:: DATA UNDER STUDY ::

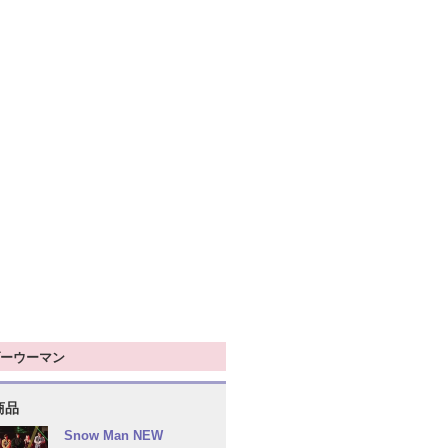
ーウーマン
商品
Snow Man NEW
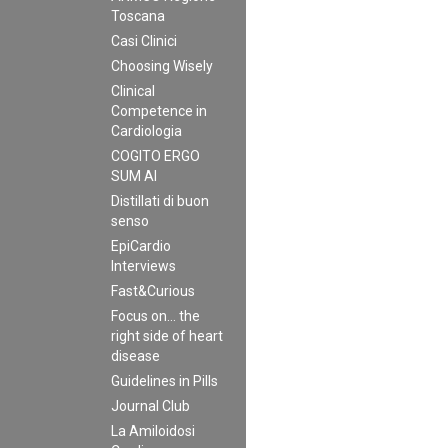
Toscana
Casi Clinici
Choosing Wisely
Clinical
Competence in
Cardiologia
COGITO ERGO
SUM AI
Distillati di buon
senso
EpiCardio
Interviews
Fast&Curious
Focus on… the
right side of heart
disease
Guidelines in Pills
Journal Club
La Amiloidosi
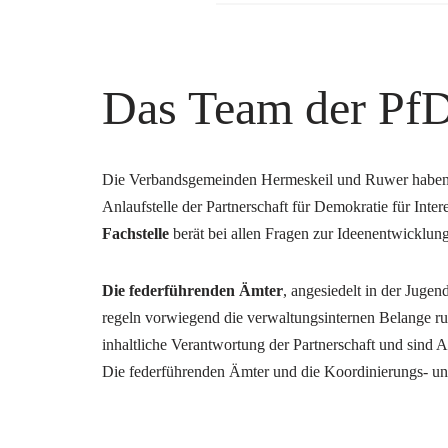
Das Team der Pf
Die Verbandsgemeinden Hermeskeil und Ruwer haben 
Anlaufstelle der Partnerschaft für Demokratie für Intere
Fachstelle
berät bei allen Fragen zur Ideenentwicklun
Die federführenden Ämter
, angesiedelt in der Jug
regeln vorwiegend die verwaltungsinternen Belange ru
inhaltliche Verantwortung der Partnerschaft und sind 
Die federführenden Ämter und die Koordinierungs- und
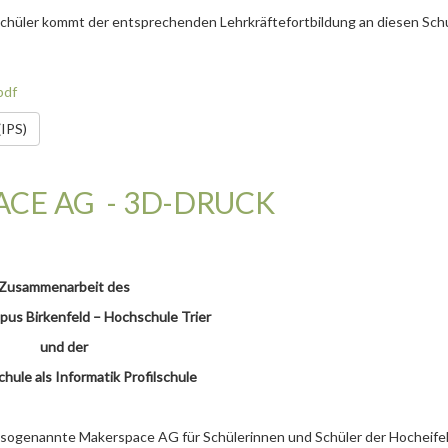
Schüler kommt der entsprechenden Lehrkräftefortbildung an diesen Sch
pdf
(IPS)
CE AG - 3D-DRUCK
Zusammenarbeit des
s Birkenfeld – Hochschule Trier
und der
hule als Informatik Profilschule
e sogenannte Makerspace AG für Schülerinnen und Schüler der Hocheife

:: WHAT THE EXERCISE ASKS ::
List every line above containing the word "Schüler".

:: FINISHED EXERCISE ::
Schüler kommt der entsprechenden Lehrkräftefortbildung an diesen Sch
e sogenannte Makerspace AG für Schülerinnen und Schüler der Hocheife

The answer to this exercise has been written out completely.